This book is presented to the reader with a fairly clinical analysis with a prologue in the form of a letter from the author to the reader mentioning “women’s lib” (in quotation marks as if it was but a fancy) and voting for “blacks”, setting the tone for the rest of the book: a pretty sterile, white, male perspective of the social aspects of 1960s and 70s America.
The author does little to regain any ground lost with his readers his first pages, with hard-nosed protagonist Cam Gordon “snickering” over his divorce, devoid of emotional concern for his ex-wife or teen children (from yet another marriage), rather, outlining financials and his wins. Cam is shown as a logistical parent rather than an emotional one, illustrated in this description,
“Being a single parent was a challenge, especially since he had to leave for Sudbury Station, and then go into New York every day before the boys’ school day began.”
Cam is something of a “Ted Kramer” dad, and I presumed Gibson intentionally set the book up in this way. Surrounded by servile women in an oil company, he’s not really made to get his hands dirty when it comes to parenting or emotional fallout. He’s been married twice, and really throws himself headlong at his career in a macho attempt to be a success rather than working on himself as a person. Cam has his Patrick Bateman moments, pondering on minutiae of office and airplane decor and restaurant food, rather than letting his mind slide into anything more profound where he might have to feel.
However, the idea that Gibson built Cam this way for a later salvation is not the case. The rest of the book tends to hit the same notes. As Cam moves into a rapid relationship with Vicki, the reader spends a lot of time with the characters as they try out various restaurants and meet up in various venues, and ponder over various gifts. The story doesn’t really get deep enough into the issues it promises to hit, and at times the 412 pages seemed much longer because frankly, nothing much happens when I really expected to see a development in Cam, but he still strikes as a vain and materialistic figure more interested in work, women, and dining out than his kids, which leaves his sons sidelined in the book as well as in the story. Even when his thirteen-year-old gets into drugs, it seems an inconvenience for Cam’s commute rather than his heart.
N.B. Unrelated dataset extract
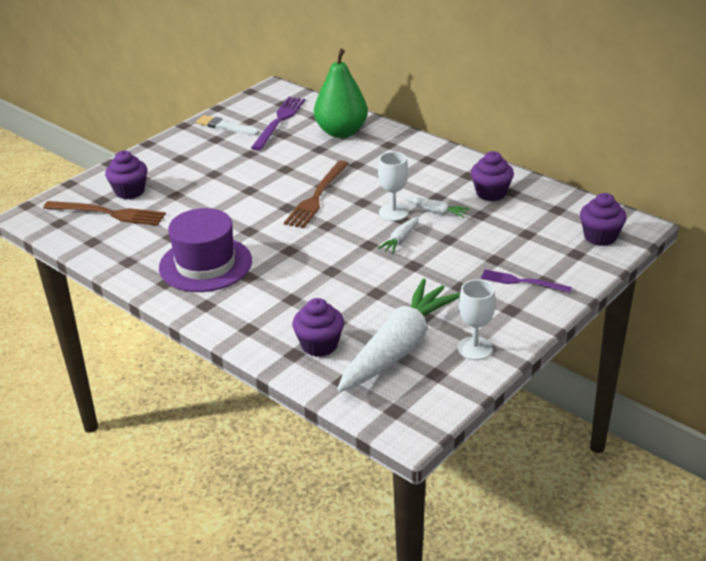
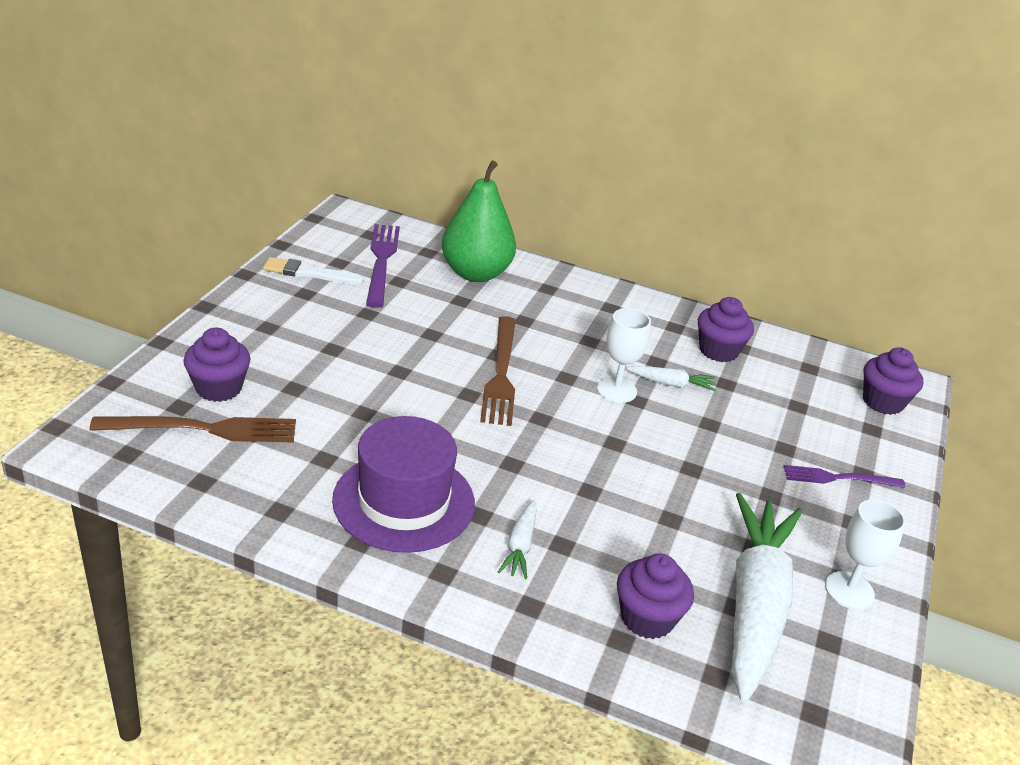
camera: 25 degrees left, 0 degrees up
(400, 240) = (651, 431): white carrot -> white carrot (520, 546)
While it could be argued that’s the kind of man he’d be in this era, it’s not really enough to write off the interior parts of a character to this degree, and social issues promised to be explored don’t strike as motifs. I do wonder if the real issue here is that it is slightly autobiographical, and real life is just not very riveting on paper.
This book is very well packaged with a decent cover that reflects the content to some extent. It could do with a quick further proofread, and maybe a content edit to brighten up the story arc.
All in all, Gibson is a promising writer. But A Season of Transitions needed to transition much more to really blossom as the book it intended to be, which may be the case as the second book in the trilogy is published.